If the ML strategy was used, in this case you will have to directly give SQANTI3 the random forest model that was trained during the filtering step. The rest of the parameters should be the same as with the rules-based rescue.

sqanti3_rescue.py ml \
    --filter_class example/rules_filter_output/UHR_chr22_ML_result_classification.txt \
    --refGTF data/reference/gencode.v38.basic_chr22.gtf \
    -refFasta data/reference/GRCh38.p13_chr22.fasta \
    --rescue_isoforms example/SQANTI3_QC_output/UHR_chr22_corrected.fasta \
    --rescue_gtf example/rules_filter_output/UHR_chr22.filtered.gtf \
    --refClassif data/reference/gencode.v38.basic_chr22_classification.txt \
    --mode full \
    --random_forest example/ml_filter_output/randomforest.RData \
    --dir example/rescue_full_rules --output UHR_chr22

5.2.2 Rescued isoforms selection

Once we have the mapping of the candidate isoforms to the targets and the reference annotation has been filtered as the long-reads dataset, the final step of rescue is to select the transcripts that will be rescued. The reintroduction of targets into the final transcriptome is done if they pass the following steps:

Pass the applied SQANTI3 filter criteria (independently of being a reference transcript/gene or a long-read isoform).
In the case of having two possible targets where one is a long-read isoform and the other is a reference transcript, the latter will be selected, since the best matching transcript is already part of the transcriptome.
The target transcript will be rescued if it does not introduce redundancy into the final transcriptome. This means that if the target transcript is already present in the final transcriptome, it will not be rescued again.

5.2 The Main Principles of SQANTI3 rescue:

Consistent Quality: Rescued transcript models should satisfy the quality control (QC) standards set during the filtering phase.
Non-redundancy: If the replacement transcript (identified for an artifact) already exists in the filtered transcriptome, it isn't added again.

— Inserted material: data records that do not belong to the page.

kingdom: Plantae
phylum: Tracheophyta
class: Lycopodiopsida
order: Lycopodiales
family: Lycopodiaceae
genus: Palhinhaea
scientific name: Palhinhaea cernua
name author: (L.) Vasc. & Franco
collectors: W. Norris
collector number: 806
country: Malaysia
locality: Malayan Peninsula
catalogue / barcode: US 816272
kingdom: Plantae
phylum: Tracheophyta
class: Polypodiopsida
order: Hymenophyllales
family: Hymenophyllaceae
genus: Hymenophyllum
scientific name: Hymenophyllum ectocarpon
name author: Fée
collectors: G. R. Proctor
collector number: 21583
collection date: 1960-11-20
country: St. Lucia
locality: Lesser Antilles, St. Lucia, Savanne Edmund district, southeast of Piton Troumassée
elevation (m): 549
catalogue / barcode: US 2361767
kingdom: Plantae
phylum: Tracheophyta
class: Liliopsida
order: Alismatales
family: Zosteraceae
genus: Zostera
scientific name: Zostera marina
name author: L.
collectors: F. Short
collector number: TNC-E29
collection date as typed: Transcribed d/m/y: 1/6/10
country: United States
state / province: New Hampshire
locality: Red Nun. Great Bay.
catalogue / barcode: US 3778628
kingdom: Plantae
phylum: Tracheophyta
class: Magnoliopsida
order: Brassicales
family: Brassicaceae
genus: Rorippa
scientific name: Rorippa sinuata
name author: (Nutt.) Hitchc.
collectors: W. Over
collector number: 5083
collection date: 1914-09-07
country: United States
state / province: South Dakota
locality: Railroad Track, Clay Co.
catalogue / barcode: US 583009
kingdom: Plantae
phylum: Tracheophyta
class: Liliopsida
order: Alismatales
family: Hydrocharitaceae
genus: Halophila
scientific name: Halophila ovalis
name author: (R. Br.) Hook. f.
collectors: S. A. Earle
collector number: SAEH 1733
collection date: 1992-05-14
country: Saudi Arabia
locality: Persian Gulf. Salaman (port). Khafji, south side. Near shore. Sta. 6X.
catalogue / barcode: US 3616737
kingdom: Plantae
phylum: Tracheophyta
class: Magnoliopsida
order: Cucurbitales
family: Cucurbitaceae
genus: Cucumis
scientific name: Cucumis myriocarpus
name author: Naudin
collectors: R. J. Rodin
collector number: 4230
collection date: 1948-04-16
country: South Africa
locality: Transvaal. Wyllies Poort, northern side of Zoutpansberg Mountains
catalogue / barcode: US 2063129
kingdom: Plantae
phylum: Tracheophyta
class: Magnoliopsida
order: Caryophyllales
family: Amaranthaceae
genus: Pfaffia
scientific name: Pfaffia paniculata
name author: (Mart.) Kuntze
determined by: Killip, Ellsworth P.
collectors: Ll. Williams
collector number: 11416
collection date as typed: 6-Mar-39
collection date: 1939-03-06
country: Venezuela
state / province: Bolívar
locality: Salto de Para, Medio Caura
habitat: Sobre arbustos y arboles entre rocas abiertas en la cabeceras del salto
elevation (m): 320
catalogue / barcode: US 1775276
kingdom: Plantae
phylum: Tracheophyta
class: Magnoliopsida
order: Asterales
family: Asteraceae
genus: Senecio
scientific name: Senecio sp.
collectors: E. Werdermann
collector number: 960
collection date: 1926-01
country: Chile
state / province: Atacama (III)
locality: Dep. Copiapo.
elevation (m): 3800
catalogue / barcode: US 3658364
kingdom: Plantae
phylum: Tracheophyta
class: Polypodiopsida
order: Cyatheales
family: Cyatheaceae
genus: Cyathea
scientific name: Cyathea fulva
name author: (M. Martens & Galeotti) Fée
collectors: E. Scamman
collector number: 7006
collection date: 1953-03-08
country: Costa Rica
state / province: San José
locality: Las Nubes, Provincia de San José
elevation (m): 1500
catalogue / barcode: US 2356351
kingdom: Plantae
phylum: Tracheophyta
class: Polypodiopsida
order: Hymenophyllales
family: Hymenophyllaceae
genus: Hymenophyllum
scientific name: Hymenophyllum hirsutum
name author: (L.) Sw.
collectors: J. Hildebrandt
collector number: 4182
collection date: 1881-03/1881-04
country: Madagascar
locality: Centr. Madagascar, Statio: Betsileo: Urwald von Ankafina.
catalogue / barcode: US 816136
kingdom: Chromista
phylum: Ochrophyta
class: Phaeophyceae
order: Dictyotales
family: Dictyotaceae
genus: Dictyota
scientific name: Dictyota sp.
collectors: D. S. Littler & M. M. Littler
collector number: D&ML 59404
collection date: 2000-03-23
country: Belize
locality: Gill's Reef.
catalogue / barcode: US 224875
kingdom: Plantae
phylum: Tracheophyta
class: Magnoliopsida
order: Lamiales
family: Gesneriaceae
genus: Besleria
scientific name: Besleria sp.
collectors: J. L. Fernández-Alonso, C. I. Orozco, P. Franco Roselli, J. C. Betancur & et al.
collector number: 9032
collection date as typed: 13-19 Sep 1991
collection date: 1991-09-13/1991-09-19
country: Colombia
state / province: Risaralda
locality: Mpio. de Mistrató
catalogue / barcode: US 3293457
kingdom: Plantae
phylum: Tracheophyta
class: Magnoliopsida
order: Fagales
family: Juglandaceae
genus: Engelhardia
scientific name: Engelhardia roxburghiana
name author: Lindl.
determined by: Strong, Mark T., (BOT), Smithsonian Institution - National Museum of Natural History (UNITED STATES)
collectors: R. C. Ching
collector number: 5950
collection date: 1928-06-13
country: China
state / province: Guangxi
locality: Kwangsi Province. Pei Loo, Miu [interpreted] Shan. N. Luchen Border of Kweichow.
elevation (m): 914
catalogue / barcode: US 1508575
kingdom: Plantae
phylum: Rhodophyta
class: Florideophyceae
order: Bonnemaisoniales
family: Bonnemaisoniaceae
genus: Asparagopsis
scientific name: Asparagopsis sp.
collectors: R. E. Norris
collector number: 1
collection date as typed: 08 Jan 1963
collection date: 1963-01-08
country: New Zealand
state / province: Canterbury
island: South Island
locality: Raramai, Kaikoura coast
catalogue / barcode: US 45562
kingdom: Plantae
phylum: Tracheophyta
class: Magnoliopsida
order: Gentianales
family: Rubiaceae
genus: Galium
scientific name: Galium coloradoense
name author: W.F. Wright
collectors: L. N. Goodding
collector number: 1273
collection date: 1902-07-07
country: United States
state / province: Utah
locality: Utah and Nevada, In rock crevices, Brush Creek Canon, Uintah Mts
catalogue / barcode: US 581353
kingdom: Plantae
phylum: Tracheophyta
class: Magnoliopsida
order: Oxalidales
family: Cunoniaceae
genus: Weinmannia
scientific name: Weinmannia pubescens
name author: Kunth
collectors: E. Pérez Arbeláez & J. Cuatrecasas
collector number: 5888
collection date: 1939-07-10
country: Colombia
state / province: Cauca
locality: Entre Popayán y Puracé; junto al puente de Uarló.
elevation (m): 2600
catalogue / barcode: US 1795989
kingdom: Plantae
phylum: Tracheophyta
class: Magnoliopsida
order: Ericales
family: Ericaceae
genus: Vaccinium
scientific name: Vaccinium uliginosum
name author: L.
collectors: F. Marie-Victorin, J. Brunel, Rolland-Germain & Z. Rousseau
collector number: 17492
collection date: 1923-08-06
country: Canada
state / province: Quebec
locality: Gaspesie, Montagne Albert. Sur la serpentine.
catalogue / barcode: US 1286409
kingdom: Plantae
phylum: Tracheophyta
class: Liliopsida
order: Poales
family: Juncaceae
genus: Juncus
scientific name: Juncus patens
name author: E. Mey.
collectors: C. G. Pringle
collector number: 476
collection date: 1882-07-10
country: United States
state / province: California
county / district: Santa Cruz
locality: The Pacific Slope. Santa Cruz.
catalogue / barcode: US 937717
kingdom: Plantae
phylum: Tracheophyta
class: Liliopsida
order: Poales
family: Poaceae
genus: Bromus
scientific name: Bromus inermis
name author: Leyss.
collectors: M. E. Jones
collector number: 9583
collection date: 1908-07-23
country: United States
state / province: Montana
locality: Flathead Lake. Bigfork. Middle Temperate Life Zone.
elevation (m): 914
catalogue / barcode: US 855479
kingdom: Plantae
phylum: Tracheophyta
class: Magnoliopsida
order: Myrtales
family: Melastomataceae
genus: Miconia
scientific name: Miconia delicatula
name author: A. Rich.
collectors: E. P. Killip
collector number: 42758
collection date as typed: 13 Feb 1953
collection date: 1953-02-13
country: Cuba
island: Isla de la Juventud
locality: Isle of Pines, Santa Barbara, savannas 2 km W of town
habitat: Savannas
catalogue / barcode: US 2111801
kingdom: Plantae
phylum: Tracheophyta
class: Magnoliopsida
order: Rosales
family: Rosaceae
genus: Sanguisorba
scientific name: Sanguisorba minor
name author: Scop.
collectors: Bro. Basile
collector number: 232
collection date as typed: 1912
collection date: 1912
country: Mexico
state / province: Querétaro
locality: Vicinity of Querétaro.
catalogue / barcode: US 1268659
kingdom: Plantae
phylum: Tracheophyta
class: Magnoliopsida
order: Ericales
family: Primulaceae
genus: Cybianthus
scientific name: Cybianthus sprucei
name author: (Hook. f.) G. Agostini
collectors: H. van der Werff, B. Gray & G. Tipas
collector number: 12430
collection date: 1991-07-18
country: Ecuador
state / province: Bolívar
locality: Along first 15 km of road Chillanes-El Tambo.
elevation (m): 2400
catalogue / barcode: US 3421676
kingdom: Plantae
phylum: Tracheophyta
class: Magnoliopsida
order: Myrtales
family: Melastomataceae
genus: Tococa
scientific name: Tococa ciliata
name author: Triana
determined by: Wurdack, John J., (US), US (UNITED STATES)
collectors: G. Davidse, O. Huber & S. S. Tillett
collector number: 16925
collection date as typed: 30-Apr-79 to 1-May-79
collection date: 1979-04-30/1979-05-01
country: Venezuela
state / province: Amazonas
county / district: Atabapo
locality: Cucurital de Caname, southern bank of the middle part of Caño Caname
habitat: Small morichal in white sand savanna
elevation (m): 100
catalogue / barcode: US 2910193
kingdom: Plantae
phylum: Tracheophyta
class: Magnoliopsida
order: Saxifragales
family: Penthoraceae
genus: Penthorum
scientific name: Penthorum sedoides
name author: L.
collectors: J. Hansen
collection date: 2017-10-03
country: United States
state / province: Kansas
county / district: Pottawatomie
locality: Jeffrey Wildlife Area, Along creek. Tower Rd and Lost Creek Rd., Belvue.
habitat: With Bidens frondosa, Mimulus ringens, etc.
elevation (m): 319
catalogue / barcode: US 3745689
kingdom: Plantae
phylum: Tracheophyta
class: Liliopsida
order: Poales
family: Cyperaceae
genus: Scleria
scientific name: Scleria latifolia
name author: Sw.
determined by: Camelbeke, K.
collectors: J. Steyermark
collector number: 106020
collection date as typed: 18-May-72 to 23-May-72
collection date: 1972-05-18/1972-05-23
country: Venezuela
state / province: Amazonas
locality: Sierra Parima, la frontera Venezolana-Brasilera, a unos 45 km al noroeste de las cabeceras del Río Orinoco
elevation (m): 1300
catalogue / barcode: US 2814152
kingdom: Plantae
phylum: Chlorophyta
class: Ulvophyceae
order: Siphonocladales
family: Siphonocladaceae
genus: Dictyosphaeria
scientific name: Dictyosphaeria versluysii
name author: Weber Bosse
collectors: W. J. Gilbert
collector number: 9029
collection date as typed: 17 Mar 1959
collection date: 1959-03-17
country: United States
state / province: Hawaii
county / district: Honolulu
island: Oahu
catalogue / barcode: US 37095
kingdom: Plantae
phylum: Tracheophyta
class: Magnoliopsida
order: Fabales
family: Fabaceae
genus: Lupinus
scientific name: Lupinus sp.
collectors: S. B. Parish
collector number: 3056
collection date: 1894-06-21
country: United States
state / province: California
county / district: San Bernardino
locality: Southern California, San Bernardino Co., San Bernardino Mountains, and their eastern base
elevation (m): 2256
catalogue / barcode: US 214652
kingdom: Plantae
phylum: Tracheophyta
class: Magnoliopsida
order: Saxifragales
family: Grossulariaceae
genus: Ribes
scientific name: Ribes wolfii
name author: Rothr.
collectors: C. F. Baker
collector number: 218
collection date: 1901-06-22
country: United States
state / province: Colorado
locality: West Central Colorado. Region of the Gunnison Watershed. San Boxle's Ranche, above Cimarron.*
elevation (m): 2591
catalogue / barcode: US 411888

5.3 Understand the Process of SQANTI3 rescue:

Automatic Rescue:
- Targets FSM (Full Splice Match) artifacts arising when there's insufficient confidence in validating Transcription Start Sites (TSS) or Transcription Termination Sites (TTS).
- If a reference transcript relates to a removed FSM, it's automatically added to the transcriptome. However, if multiple FSMs point to the same reference but have varied TSS, the reference is added just once.
- Artifacts from ISM, NIC, and NNC categories are seen as potential rescue candidates. ISM artifacts are considered only if they don't have an associated FSM with the same reference transcript.
Rescue Target Identification:
- Defines a group of "rescue targets" or potential replacements for the rescue candidates. This encompasses both long read-defined and reference isoforms that have at least one same-gene rescue target.
- Candidates are mapped to the targets in a "rescue-by-mapping" process. The tool used here is minimap2, set for long-read alignment.
Quality Control:
- Ensures the reference transcriptome targets used in the rescue adhere to the same QC standards as the long-read targets.
- The SQANTI3 QC and Filter modules (machine learning or rules) are applied on the reference transcriptome, ensuring the same data and quality standards as were used for the long-read transcript models.
Final Selection:
- Filters out mapping hits if the rescue target didn't pass the established filters.
- If multiple valid mapping hits exist per candidate, the one with the highest probability (from either long-read or reference) will be chosen. If more than one hit passes the rules filter, all targets are considered.
- If the best matching target is a long read-defined isoform already in the transcriptome, nothing changes since the artifact is already represented.
- The remaining reference targets are checked for redundancy and added only if they aren't present in the already curated transcriptome.

In essence, the SQANTI3 rescue module seeks to ensure no valuable transcript data is lost while maintaining stringent quality and non-redundancy principles.